En outre, le gouvernement a affirmé à votre rapporteur avoir lancé une concertation avec les associations de maires afin de déterminer les conditions d’indemnisation des communes, qui recueilleront les demandes de CNIe comme elles le font aujourd’hui pour les passeports biométriques : en effet, même si la CNIe utilisera le même matériel que celui mis en place pour le passeport biométrique (3 475 stations de recueil de données aujourd’hui réparties dans 2 091 communes), sa mise en place devrait être génératrice de flux supplémentaires : le nombre de communes accueillant une station ou de stations dans certaines communes pourrait donc être revu à la marge (environ 300 stations supplémentaires selon les estimations de l’ANTS).
Par ailleurs, toujours selon les projections du gouvernement, le passage à la CNIe devrait entraîner une multiplication par trois de la demande de titres sécurisés et le nombre de titres en faveur de non-résidents devrait passer de 830 000 à 3,9 millions.

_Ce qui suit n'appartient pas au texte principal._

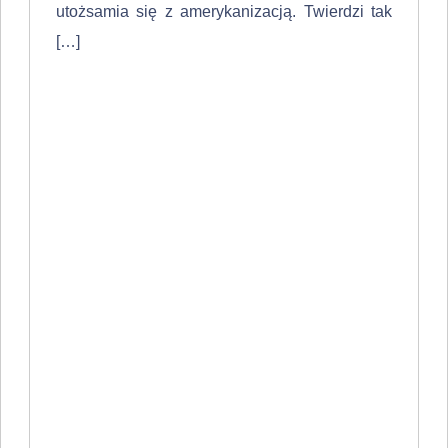
utożsamia się z amerykaniza­cją. Twierdzi tak
[…]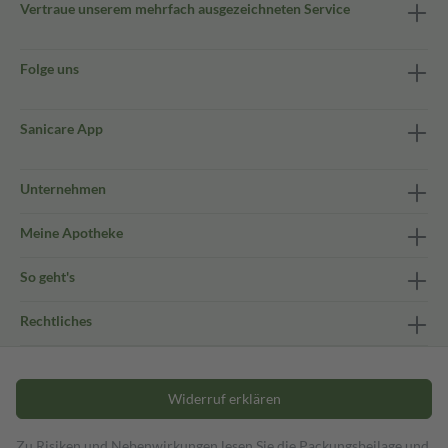
Vertraue unserem mehrfach ausgezeichneten Service
Folge uns
Sanicare App
Unternehmen
Meine Apotheke
So geht's
Rechtliches
Widerruf erklären
Zu Risiken und Nebenwirkungen lesen Sie die Packungsbeilage und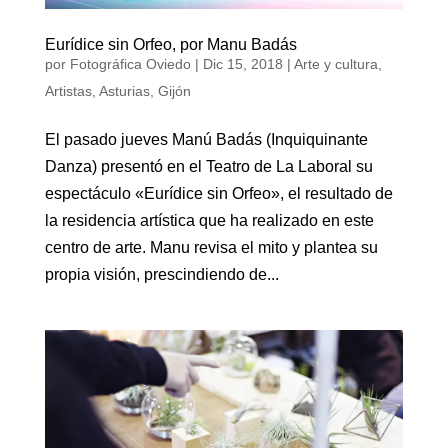
Eurídice sin Orfeo, por Manu Badás
por
Fotográfica Oviedo
|
Dic 15, 2018
|
Arte y cultura
,
Artistas
,
Asturias
,
Gijón
El pasado jueves Manú Badás (Inquiquinante
Danza) presentó en el Teatro de La Laboral su
espectáculo «Eurídice sin Orfeo», el resultado de
la residencia artística que ha realizado en este
centro de arte. Manu revisa el mito y plantea su
propia visión, prescindiendo de...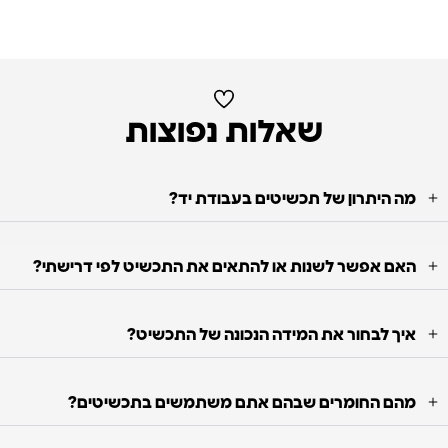
שאלות נפוצות
מה היתרון של תכשיטים בעבודת יד?
האם אפשר לשנות או להתאים את התכשיט לפי דרישתי?
איך לבחור את המידה הנכונה של התכשיט?
מהם החומרים שבהם אתם משתמשים בתכשיטים?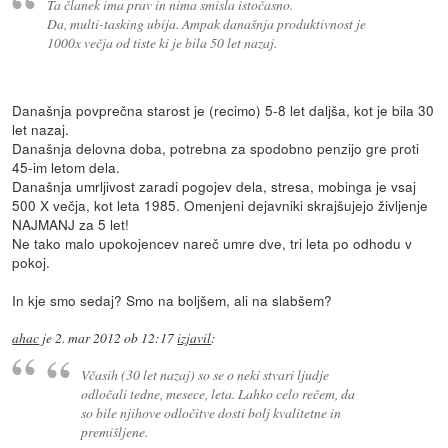
Ta članek ima prav in nima smisla istočasno.
Da, multi-tasking ubija. Ampak današnja produktivnost je
1000x večja od tiste ki je bila 50 let nazaj.
Današnja povprečna starost je (recimo) 5-8 let daljša, kot je bila 30
let nazaj.
Današnja delovna doba, potrebna za spodobno penzijo gre proti
45-im letom dela.
Današnja umrljivost zaradi pogojev dela, stresa, mobinga je vsaj
500 X večja, kot leta 1985. Omenjeni dejavniki skrajšujejo življenje
NAJMANJ za 5 let!
Ne tako malo upokojencev nareč umre dve, tri leta po odhodu v
pokoj.
In kje smo sedaj? Smo na boljšem, ali na slabšem?
ahac
je
2. mar 2012 ob 12:17
izjavil
:
Včasih (30 let nazaj) so se o neki stvari ljudje
odločali tedne, mesece, leta. Lahko celo rečem, da
so bile njihove odločitve dosti bolj kvalitetne in
premišljene.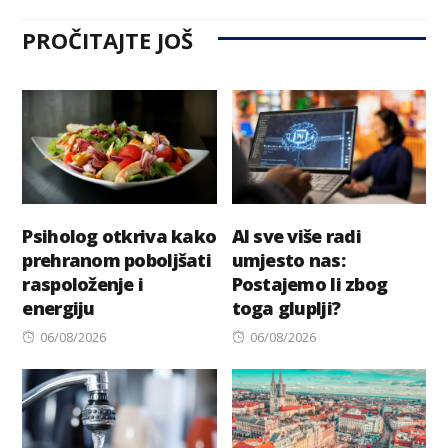
PROČITAJTE JOŠ
Psiholog otkriva kako
AI sve više radi
prehranom poboljšati
umjesto nas:
raspoloženje i
Postajemo li zbog
energiju
toga gluplji?
Posted
Posted
06/08/2026
06/08/2026
on
on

Pour tenir compte de ces évolutions, un groupe de travail commun au ministère de l’intérieur et à l’Association des maires de France s’est réuni à plusieurs reprises sous l’égide de l’Inspection générale de l’administration afin de formuler des propositions pour tenir compte de l’arrivée de la CNIe. La position de l’AMF, qui a été exprimée en octobre 2011, est de demander un nouveau mode de calcul de l’indemnité forfaitaire : elle propose ainsi le versement d’un forfait pour chaque station, éventuellement complété par une indemnisation par titre demandé à partir de cette station à partir de 463 non-résidents.